Ouch. It's painful. Friedersdorf's piece is pretty good as an examination of Limbaugh. However, his conclusion is unintentionally hilarious, all the more so because of the self-contradiction and lack of self-awareness. He quotes the liberal critique verbatim, "True conservatives cannot fail, they can only be failed," and this is intended as a criticism of Limbaugh, yet he closes by writing "I'm not sure what to call it. But it isn't deserving of the name conservatism." In other words, for Friedersdorf… True conservatism cannot fail, it can only be failed. Friedersdorf appears honestly oblivious that he's embraced exactly the same ideology he's just criticized in Limbaugh. And he's similarly tribal, just about his own subset of conservatism, which has always had far, far more in common with Limbaugh than not. Oh sure, Friedersdorf may be better read, and somewhat more thoughtful, and fancies himself an intellectual, even though his views are completely (laughably) predictable for someone of his demographic and background. (The resulting stew consists of a few reality-based but banal notions and a great number of fantasy-based conservative/libertarian views, with a sprinkle of cosmetic contrarianism on top to win "no clique" cred with the McArdle and Sullivan clique.) Of course Sullivan praised and promoted the piece, because it allows them both to pretend that conservatism was once pure and only recently despoiled.

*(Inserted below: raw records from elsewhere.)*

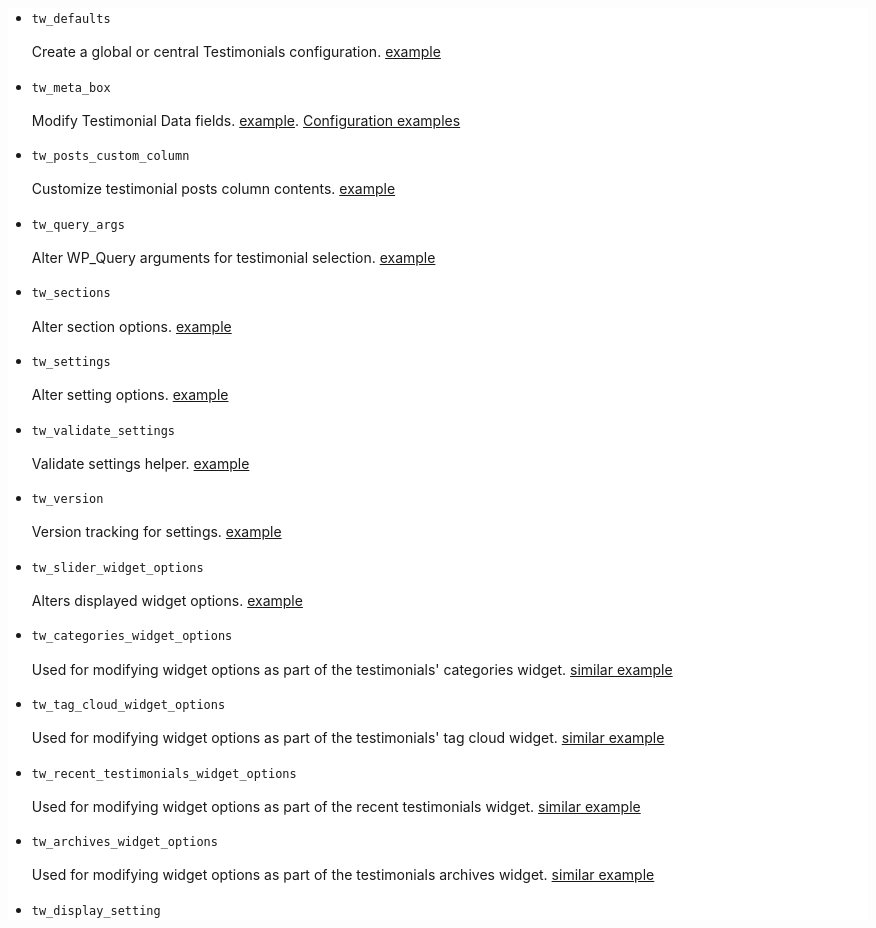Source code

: * `tw_defaults`

	Create a global or central Testimonials configuration. [example](https://aihrus.zendesk.com/entries/23691607)

* `tw_meta_box`

	Modify Testimonial Data fields. [example](https://gist.github.com/michael-cannon/5833704). [Configuration examples](https://github.com/michael-cannon/aihrus-framework/blob/master/includes/libraries/class-redrokk-metabox-class.php#L815) 

* `tw_posts_custom_column`

	Customize testimonial posts column contents. [example](https://gist.github.com/michael-cannon/5833716)

* `tw_query_args`

	Alter WP_Query arguments for testimonial selection. [example](https://gist.github.com/michael-cannon/5833740)

* `tw_sections`

	Alter section options. [example](https://gist.github.com/michael-cannon/5833757)

* `tw_settings`

	Alter setting options. [example](https://gist.github.com/michael-cannon/5833757)

* `tw_validate_settings`

	Validate settings helper. [example](https://gist.github.com/michael-cannon/5833768)

* `tw_version`

	Version tracking for settings. [example](https://gist.github.com/michael-cannon/5833774)

* `tw_slider_widget_options`

	Alters displayed widget options. [example](https://gist.github.com/michael-cannon/5833782)

* `tw_categories_widget_options`

	Used for modifying widget options as part of the testimonials' categories widget. [similar example](https://gist.github.com/michael-cannon/5833782)

* `tw_tag_cloud_widget_options`

	Used for modifying widget options as part of the testimonials' tag cloud widget. [similar example](https://gist.github.com/michael-cannon/5833782)

* `tw_recent_testimonials_widget_options`

	Used for modifying widget options as part of the recent testimonials widget. [similar example](https://gist.github.com/michael-cannon/5833782)

* `tw_archives_widget_options`

	Used for modifying widget options as part of the testimonials archives widget. [similar example](https://gist.github.com/michael-cannon/5833782)

* `tw_display_setting`
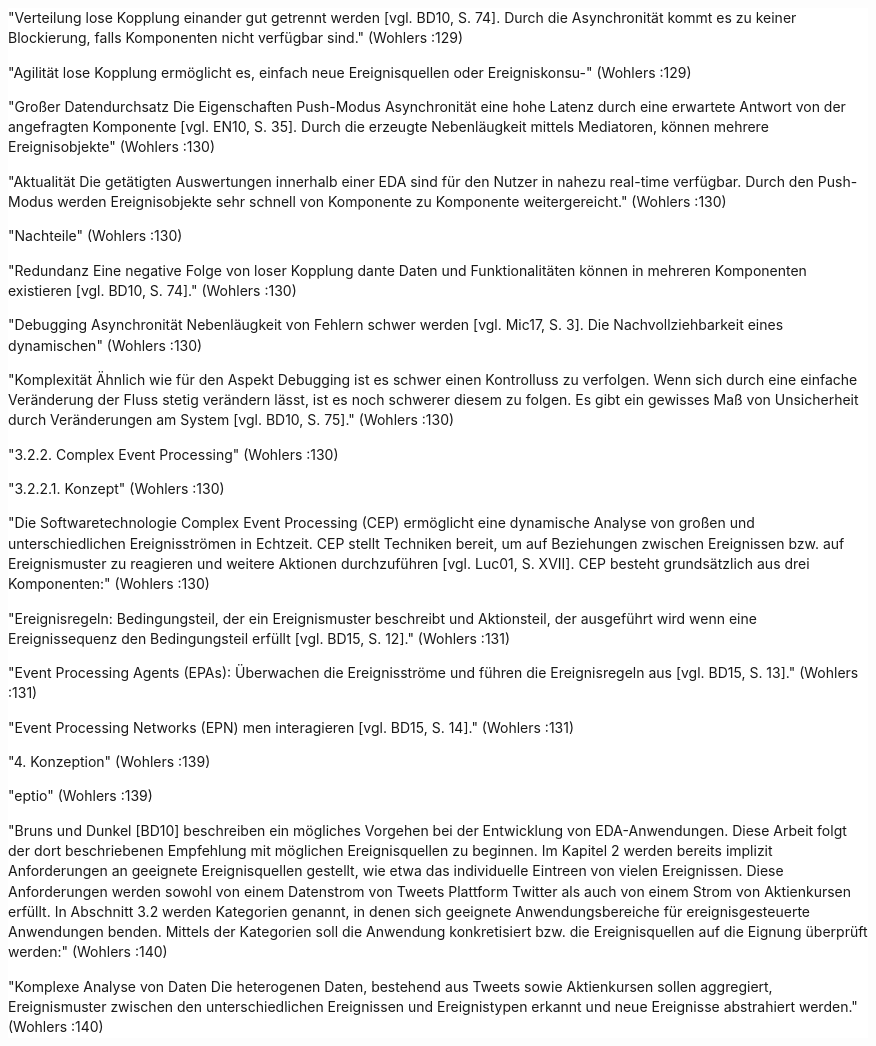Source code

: "Verteilung lose Kopplung einander gut getrennt werden [vgl. BD10, S. 74]. Durch die Asynchronität kommt es zu keiner Blockierung, falls Komponenten nicht verfügbar sind." (Wohlers :129)

"Agilität lose Kopplung ermöglicht es, einfach neue Ereignisquellen oder Ereigniskonsu-" (Wohlers :129)

"Großer Datendurchsatz Die Eigenschaften Push-Modus Asynchronität eine hohe Latenz durch eine erwartete Antwort von der angefragten Komponente [vgl. EN10, S. 35]. Durch die erzeugte Nebenläugkeit mittels Mediatoren, können mehrere Ereignisobjekte" (Wohlers :130)

"Aktualität Die getätigten Auswertungen innerhalb einer EDA sind für den Nutzer in nahezu real-time verfügbar. Durch den Push-Modus werden Ereignisobjekte sehr schnell von Komponente zu Komponente weitergereicht." (Wohlers :130)

"Nachteile" (Wohlers :130)

"Redundanz Eine negative Folge von loser Kopplung dante Daten und Funktionalitäten können in mehreren Komponenten existieren [vgl. BD10, S. 74]." (Wohlers :130)

"Debugging Asynchronität Nebenläugkeit von Fehlern schwer werden [vgl. Mic17, S. 3]. Die Nachvollziehbarkeit eines dynamischen" (Wohlers :130)

"Komplexität Ähnlich wie für den Aspekt Debugging ist es schwer einen Kontrolluss zu verfolgen. Wenn sich durch eine einfache Veränderung der Fluss stetig verändern lässt, ist es noch schwerer diesem zu folgen. Es gibt ein gewisses Maß von Unsicherheit durch Veränderungen am System [vgl. BD10, S. 75]." (Wohlers :130)

"3.2.2. Complex Event Processing" (Wohlers :130)

"3.2.2.1. Konzept" (Wohlers :130)

"Die Softwaretechnologie Complex Event Processing (CEP) ermöglicht eine dynamische Analyse von großen und unterschiedlichen Ereignisströmen in Echtzeit. CEP stellt Techniken bereit, um auf Beziehungen zwischen Ereignissen bzw. auf Ereignismuster zu reagieren und weitere Aktionen durchzuführen [vgl. Luc01, S. XVII]. CEP besteht grundsätzlich aus drei Komponenten:" (Wohlers :130)

"Ereignisregeln: Bedingungsteil, der ein Ereignismuster beschreibt und Aktionsteil, der ausgeführt wird wenn eine Ereignissequenz den Bedingungsteil erfüllt [vgl. BD15, S. 12]." (Wohlers :131)

"Event Processing Agents (EPAs): Überwachen die Ereignisströme und führen die Ereignisregeln aus [vgl. BD15, S. 13]." (Wohlers :131)

"Event Processing Networks (EPN) men interagieren [vgl. BD15, S. 14]." (Wohlers :131)

"4. Konzeption" (Wohlers :139)

"eptio" (Wohlers :139)

"Bruns und Dunkel [BD10] beschreiben ein mögliches Vorgehen bei der Entwicklung von EDA-Anwendungen. Diese Arbeit folgt der dort beschriebenen Empfehlung mit möglichen Ereignisquellen zu beginnen. Im Kapitel 2 werden bereits implizit Anforderungen an geeignete Ereignisquellen gestellt, wie etwa das individuelle Eintreen von vielen Ereignissen. Diese Anforderungen werden sowohl von einem Datenstrom von Tweets Plattform Twitter als auch von einem Strom von Aktienkursen erfüllt. In Abschnitt 3.2 werden Kategorien genannt, in denen sich geeignete Anwendungsbereiche für ereignisgesteuerte Anwendungen benden. Mittels der Kategorien soll die Anwendung konkretisiert bzw. die Ereignisquellen auf die Eignung überprüft werden:" (Wohlers :140)

"Komplexe Analyse von Daten Die heterogenen Daten, bestehend aus Tweets sowie Aktienkursen sollen aggregiert, Ereignismuster zwischen den unterschiedlichen Ereignissen und Ereignistypen erkannt und neue Ereignisse abstrahiert werden." (Wohlers :140)
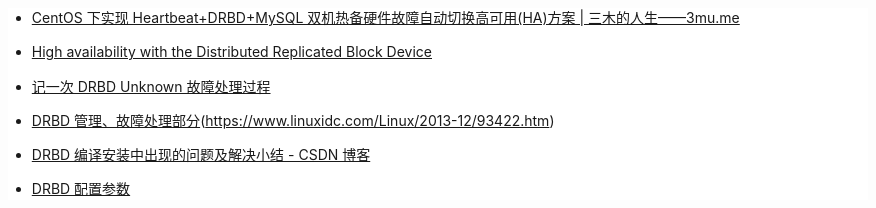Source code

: - [CentOS 下实现 Heartbeat+DRBD+MySQL 双机热备硬件故障自动切换高可用(HA)方案 | 三木的人生——3mu.me](
http://www.3mu.me/centos%E4%B8%8B%E5%AE%9E%E7%8E%B0heartbeatdrbdmysql%E5%8F%8C%E6%9C%BA%E7%83%AD%E5%A4%87%E7%A1%AC%E4%BB%B6%E6%95%85%E9%9A%9C%E8%87%AA%E5%8A%A8%E5%88%87%E6%8D%A2%E9%AB%98%E5%8F%AF%E7%94%A8ha/#respond)

- [High availability with the Distributed Replicated Block Device](https://www.ibm.com/developerworks/library/l-drbd/index.html)

- [记一次 DRBD Unknown 故障处理过程](https://yq.aliyun.com/articles/52043)

- [DRBD 管理、故障处理部分](https://www.linuxidc.com/wap.aspx?nid=93422&cid=9&sp=654)(https://www.linuxidc.com/Linux/2013-12/93422.htm)

- [DRBD 编译安装中出现的问题及解决小结 - CSDN 博客](http://blog.csdn.net/t1anyuan/article/details/52143789)

- [DRBD 配置参数](https://www.linuxidc.com/Linux/2012-01/51661.htm)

And that leads us to the other huge thing both Friedersdorf and Sullivan omit – context. Friedersdorf's discussion of Limbaugh is pretty good, but his critique is old and well-worn outside his clique. It's probably true that more people now notice David Brooks, Paul Ryan and Rand Paul (and their failings) than did before. The same isn't true of Limbaugh. Gingrich is the runner-up, I suppose, but really no conservative figure has been more consistently, heavily, and accurately criticized than Limbaugh over the past 30 years. The criticisms and the basis for them – that he's a liar, that he's a tribal partisan, that he's a bully – have not been a secret. Limbaugh's been profiled in major news outlets. Al Franken wrote a bestseller detailing Limbaugh's lies, hypocrisy and overall shtick. FAIR and Media Matters have chronicled hundreds if not thousands of Limbaugh's lies and his overall conduct. Conservatives have defended Limbaugh (or at least stood by him) for the same reason Limbaugh defended Thomas – because he was on their team and they thought it pissed off liberals. Friedersdorf can at least claim relative youth as a partial excuse, but Sullivan was active in American politics at the time Anita Hill spoke out against Clarence Thomas. He's been active in politics throughout the reign of Limbaugh, and would have heard the critiques against him. Where's Sullivan's discussion of what he thought and did then, and what he thinks now?
Here's an alternative formulation: "True" conservatives always ask that they, and conservatism, be judged on a curve. (And the media usually obliges, manufacturing conservative "responsible adults" who couldn't compete otherwise.) G'Night.